Briefing for Persons visiting Moraro
Moraro, is in the wider Koria/Wakapoa indigenous community. The Koria/Wakapoa community, like most indigenous communities is closed and before visiting, especially for over a period of time, persons from outside must be invited and accommodated by someone from within the village. Visits have to be sanctioned by the toshao (village leader). However, having an opportunity to visit is a unique experience and should be treated as such.
Moraro sits in an area that joins village life with the deep rain forest and is within walking distance of the hub of the larger community. As a small community within a larger one, we cannot get by without working with each other which is an important aspect of indigenous life. We look out for each other. In fact, we’d find it difficult living without one another because we rely so much on each other’s help.
It’s most likely because you value nature, and an ethical, eco-friendly lifestyle that you’ll be visiting Moraro. The place could turn out to be just what you wanted. It’s definitely where you would have a chance to work with, and connect to the natural environment … nature rules. And being immersed in nature basically means you’d be living away from mainstream society. Moraro is also a place where you’d be able to have a healthy lifestyle –natural foods, lots of exercise together with nature’s energies.
We practise the traditional, conservation ways of our local, indigenous people for the good of rain forest and environmental protection and also for our overall well-being. Because of their traditional lifestyle, the ancestors developed an affinity with the natural environment. And, we try as much as we can to emulate the ancestors, so visitors will experience life from an indigenous-person’s perspective. Also, because we practice indigenous culture, a visitor can expect a down-to-earth life - not much pampering. The life is very active and physical. Exercises like walking help to accomplish everyday tasks such as sourcing food. A lot of fetching has to be done. People carry their own belongings and physically transport food produce from the farm.

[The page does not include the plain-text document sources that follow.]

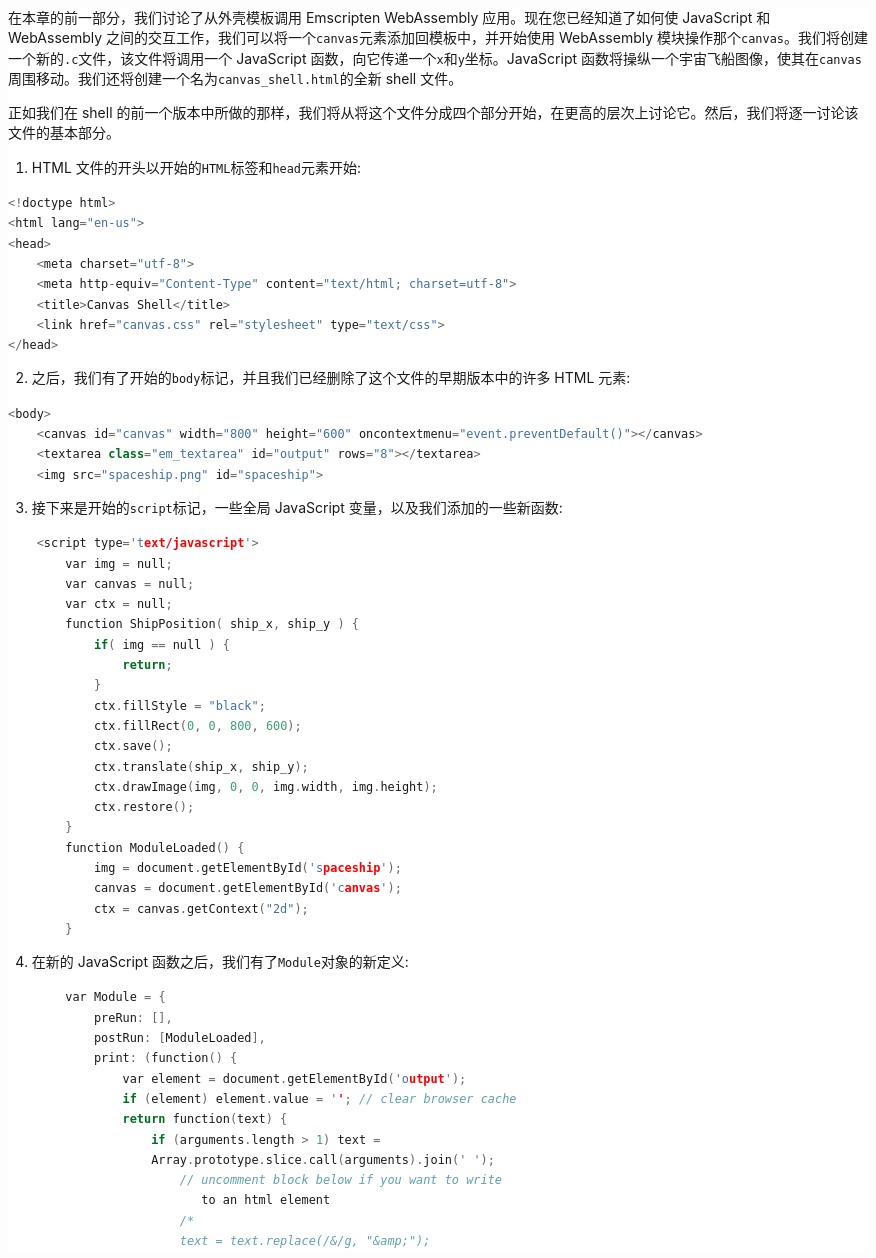 在本章的前一部分，我们讨论了从外壳模板调用 Emscripten WebAssembly 应用。现在您已经知道了如何使 JavaScript 和 WebAssembly 之间的交互工作，我们可以将一个`canvas`元素添加回模板中，并开始使用 WebAssembly 模块操作那个`canvas`。我们将创建一个新的`.c`文件，该文件将调用一个 JavaScript 函数，向它传递一个`x`和`y`坐标。JavaScript 函数将操纵一个宇宙飞船图像，使其在`canvas`周围移动。我们还将创建一个名为`canvas_shell.html`的全新 shell 文件。

正如我们在 shell 的前一个版本中所做的那样，我们将从将这个文件分成四个部分开始，在更高的层次上讨论它。然后，我们将逐一讨论该文件的基本部分。

1.  HTML 文件的开头以开始的`HTML`标签和`head`元素开始:

```cpp
<!doctype html>
<html lang="en-us">
<head>
    <meta charset="utf-8">
    <meta http-equiv="Content-Type" content="text/html; charset=utf-8">
    <title>Canvas Shell</title>
    <link href="canvas.css" rel="stylesheet" type="text/css">
</head>
```

2.  之后，我们有了开始的`body`标记，并且我们已经删除了这个文件的早期版本中的许多 HTML 元素:

```cpp
<body>
    <canvas id="canvas" width="800" height="600" oncontextmenu="event.preventDefault()"></canvas>
    <textarea class="em_textarea" id="output" rows="8"></textarea>
    <img src="spaceship.png" id="spaceship">
```

3.  接下来是开始的`script`标记，一些全局 JavaScript 变量，以及我们添加的一些新函数:

```cpp
    <script type='text/javascript'>
        var img = null;
        var canvas = null;
        var ctx = null;
        function ShipPosition( ship_x, ship_y ) {
            if( img == null ) {
                return;
            }
            ctx.fillStyle = "black";
            ctx.fillRect(0, 0, 800, 600);
            ctx.save();
            ctx.translate(ship_x, ship_y);
            ctx.drawImage(img, 0, 0, img.width, img.height);
            ctx.restore();
        }
        function ModuleLoaded() {
            img = document.getElementById('spaceship');
            canvas = document.getElementById('canvas');
            ctx = canvas.getContext("2d");
        }
```

4.  在新的 JavaScript 函数之后，我们有了`Module`对象的新定义:

```cpp
        var Module = {
            preRun: [],
            postRun: [ModuleLoaded],
            print: (function() {
                var element = document.getElementById('output');
                if (element) element.value = ''; // clear browser cache
                return function(text) {
                    if (arguments.length > 1) text = 
                    Array.prototype.slice.call(arguments).join(' ');
                        // uncomment block below if you want to write 
                           to an html element
                        /*
                        text = text.replace(/&/g, "&amp;");
```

Moraro offers open, rustic living … an outdoor type of existence. Housing is designed to bring in the elements, thus the open structure. Maybe during a downpour, as you relax in a hammock, a gust of wind will randomly throw raindrops your way. And, expect to see rain forest animals sometimes because of the open space.
Outdoor toilet, with night time indoor conveniences are as eco-friendly as it can get. A walk along a trail is not just a walk, but a chance to feel the energy of the forest. We use water from the freshwater spring which is not only valuable to us, but also to the rest of the community. A wash in the pool, under open skies helps us appreciate how precious live water and the natural environment are. Plus, no other type of wash can beat this one.
Respect for Local Culture
Though people would not readily identify themselves as Lokono, Warrau or Carib, these are the three main indigenous peoples who live in the area. People are warm and friendly, and a walk on village trails can be a treat, but it is advisable that unless familiar with people, to pay only tasteful respect, if you meet them, whether on a trail or in their family-house area. Many houses are open by traditional design, but this is not an invitation to walk in. Unless invited, we do not intrude.
People tend to be reserved, but generally, visitors are appreciated, so people share (mostly food). If offered food and not too sure if you’d like to eat, insist on a ‘take-away’ (to eat later).
Diet is varied. With no refrigeration, eating is seasonal. Foods tend to be fresh, organic and tend to contain little fat. With a physical routine and the local diet, expect to shed a few ounces, if not pounds. It is simpler to use fresh or preserved foods and foods come in a wide variety of tastes, but there are everyday staples like ground provisions, rice and cassava bread.
What to bring
Baggage - easily manageable luggage with lock (for travelling to the interior), day pack
To keep dry, place your clothes in a plastic bag before putting into your travel bag. A garbage bag will do.
Clothing - hat/cap, light rain-coat, walking shoes/socks, flip-flops for indoors, money belt, light clothing…short/long pants, long sleeves shirt for the sun, T-shirts/vests for indoors, underwear…clothes should wash and dry easily
Essentials - sun-glasses, phone with solar-charger (test before), flash-light and extra batteries, water-bottle, camera/ camera bag, Zip-lock bags
Personal Items - insect repellent, anti-histamine tabs, diarrhoea tabs, pain-killers (your type) sun block…at least 15 SPF, anti-bacterial bath soap, anti-itch cream, anti-acid tabs, motion sickness medication (if you suffer) comb, sun-burn moisturiser, water-proof band aids, tooth-paste/toothbrush etc. etc.